REQUIRED WORK »
Some lines of these records may hold the word "right"; state how many, using only the number.

PROVIDED DATA »
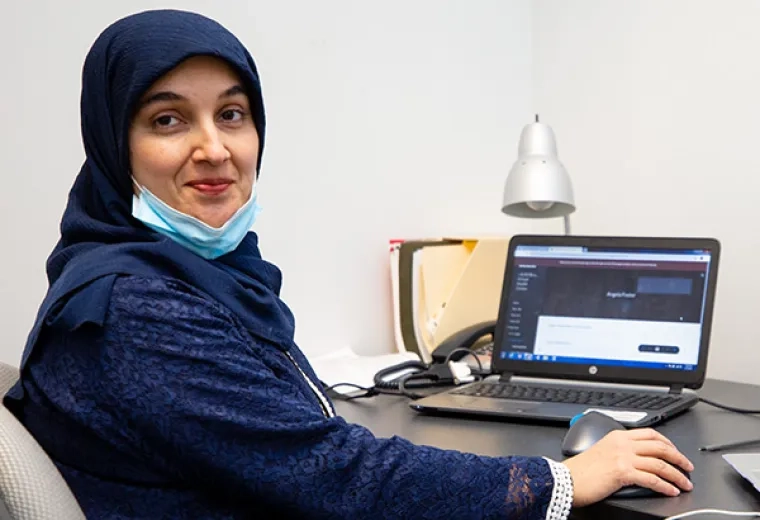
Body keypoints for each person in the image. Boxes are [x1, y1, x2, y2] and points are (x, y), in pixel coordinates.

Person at [4, 9, 694, 520]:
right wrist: (562, 479)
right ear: (111, 141)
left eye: (233, 114)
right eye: (168, 120)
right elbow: (337, 476)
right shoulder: (136, 310)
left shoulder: (188, 278)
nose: (214, 149)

EXERCISE ANSWER »
5